Both Kristen and Jack O’Connell started acting when they were very young, as you did. Is there a kinship there because of that?
I think there is. It’s a weird way to grow up, and you hone a strange survival skill. Everybody does it differently, but you are forever changed by that experience. So there is a kinship to it. I will say, both Jack and Kristen are just wonderful, genuine people. So much for saying that being a child actor screws you up! They both have prioritized and trusted their authenticity, and that’s really what has made them so real.
You said earlier that you used to have goals as an actor. Do you feel the same way as a director?
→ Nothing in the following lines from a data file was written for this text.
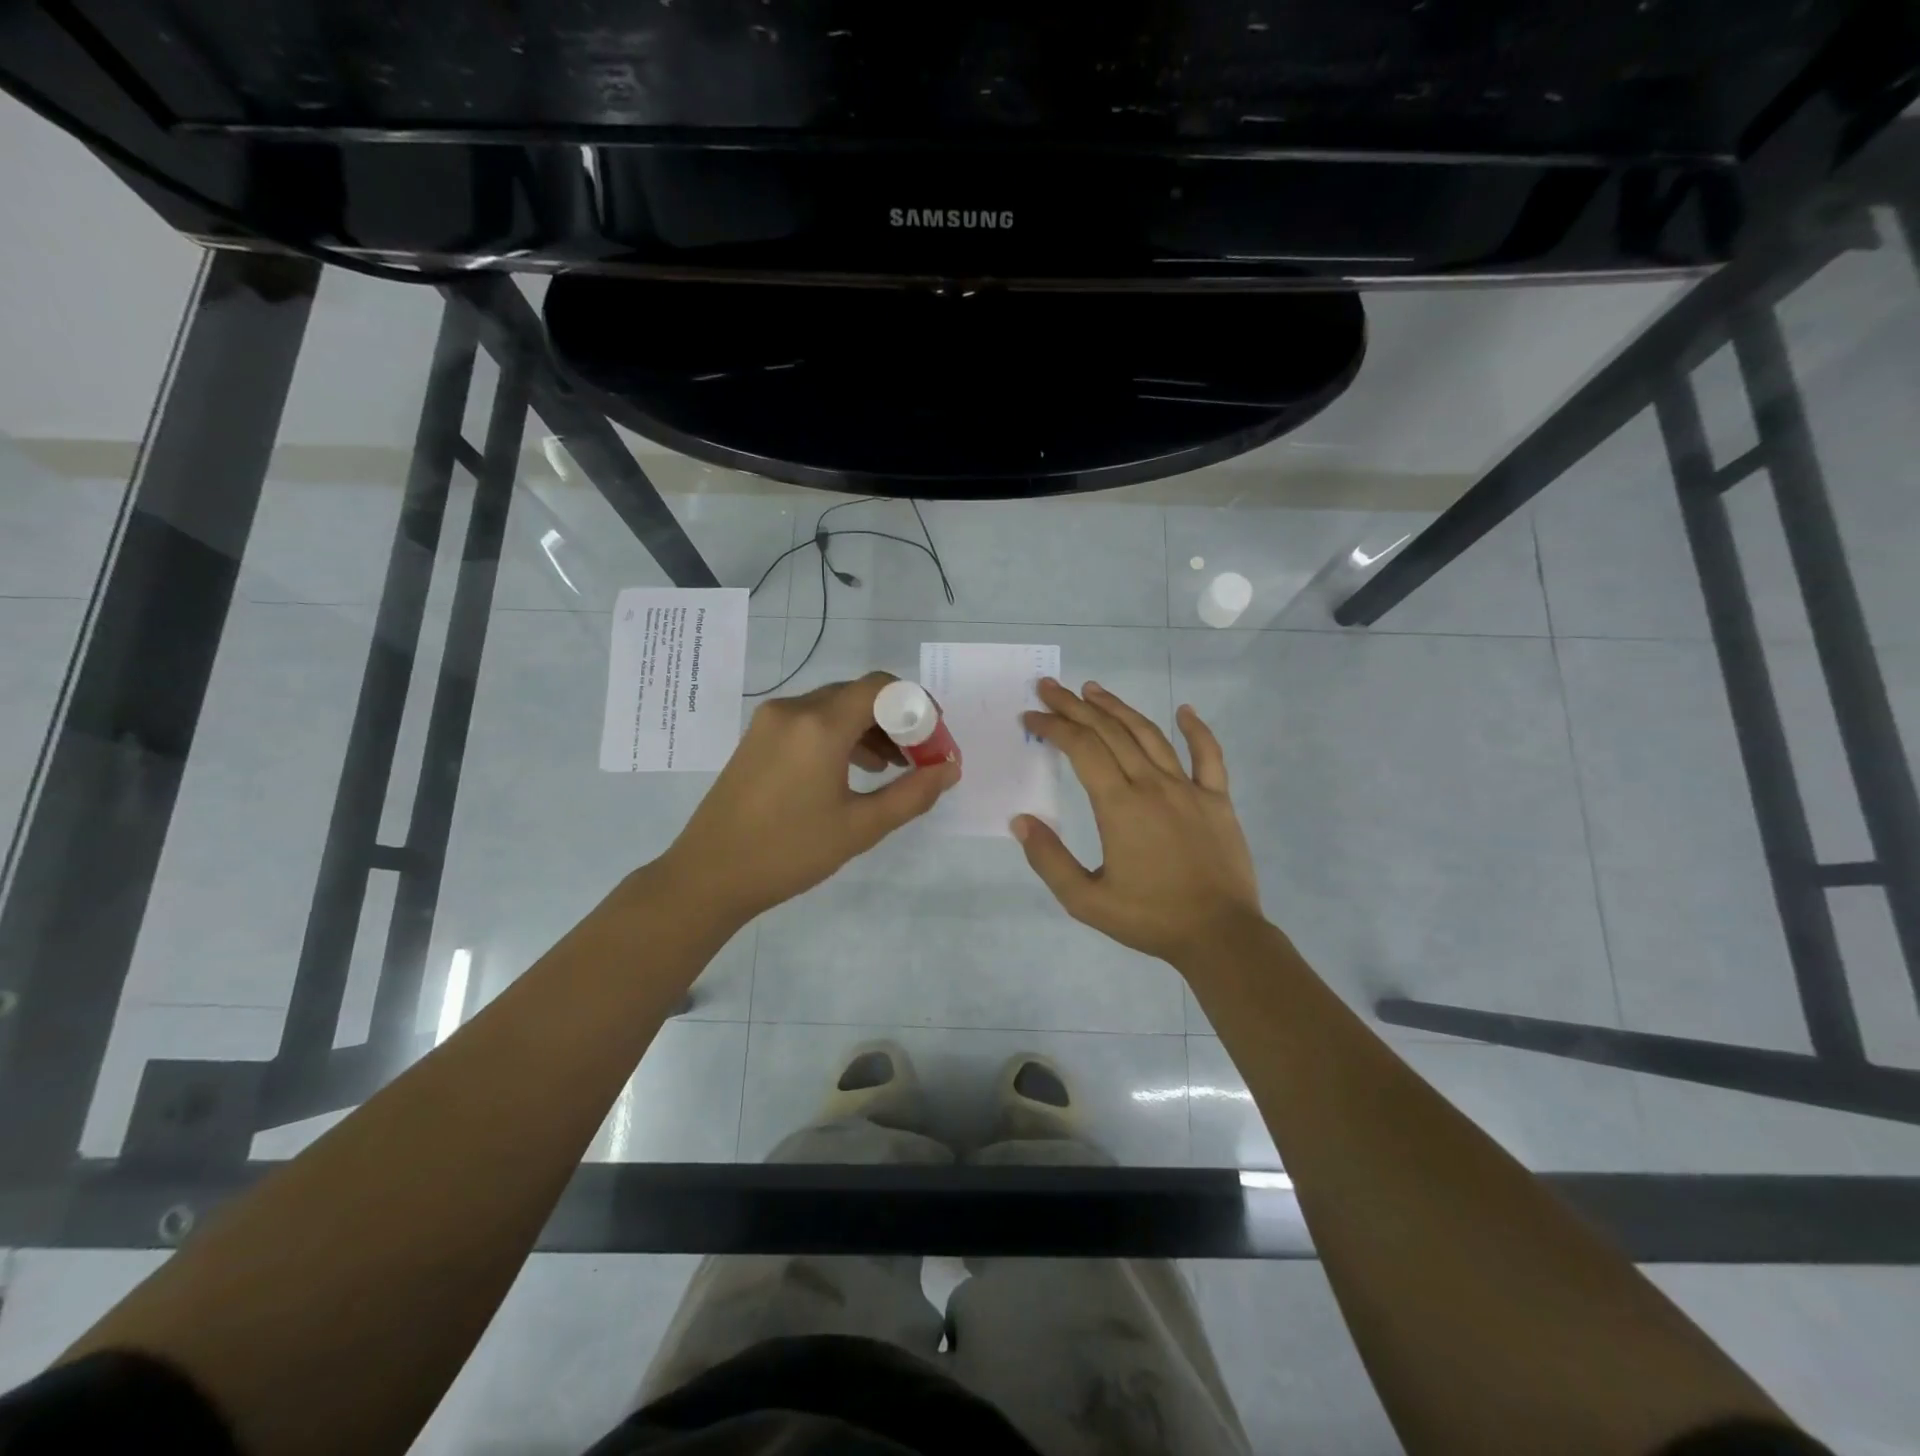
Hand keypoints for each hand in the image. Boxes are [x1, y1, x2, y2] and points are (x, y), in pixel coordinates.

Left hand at [662, 672, 959, 921]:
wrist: (708, 876)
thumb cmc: (789, 853)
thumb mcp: (860, 827)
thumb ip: (912, 794)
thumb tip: (950, 769)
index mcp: (819, 726)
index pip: (881, 688)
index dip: (917, 704)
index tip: (937, 736)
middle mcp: (794, 710)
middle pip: (859, 694)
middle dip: (897, 719)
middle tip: (921, 755)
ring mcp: (771, 721)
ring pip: (835, 706)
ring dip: (870, 728)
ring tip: (896, 766)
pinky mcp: (758, 737)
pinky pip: (811, 721)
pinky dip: (842, 735)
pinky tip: (857, 769)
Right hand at [1015, 678, 1262, 967]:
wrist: (1220, 936)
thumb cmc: (1149, 918)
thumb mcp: (1085, 900)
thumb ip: (1049, 859)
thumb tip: (1020, 820)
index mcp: (1119, 805)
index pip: (1081, 749)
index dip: (1053, 727)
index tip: (1031, 716)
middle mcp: (1152, 785)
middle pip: (1110, 732)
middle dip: (1075, 706)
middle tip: (1050, 687)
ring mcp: (1189, 788)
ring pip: (1150, 734)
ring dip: (1119, 708)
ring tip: (1094, 690)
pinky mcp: (1218, 799)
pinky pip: (1209, 755)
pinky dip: (1196, 729)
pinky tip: (1184, 710)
Do you have box office goals, genre goals … ?
I have absolutely no box office goals and no genre goals. [Laughs.] I’m still finding my way as a director, but I know that having an independent vision and really being able to put my full signature on a film is more important than anything. I don’t really have any desire to direct the next hundred-million-dollar franchise. If anything, no matter what the scope of my films is, they’ll become more and more personal over time.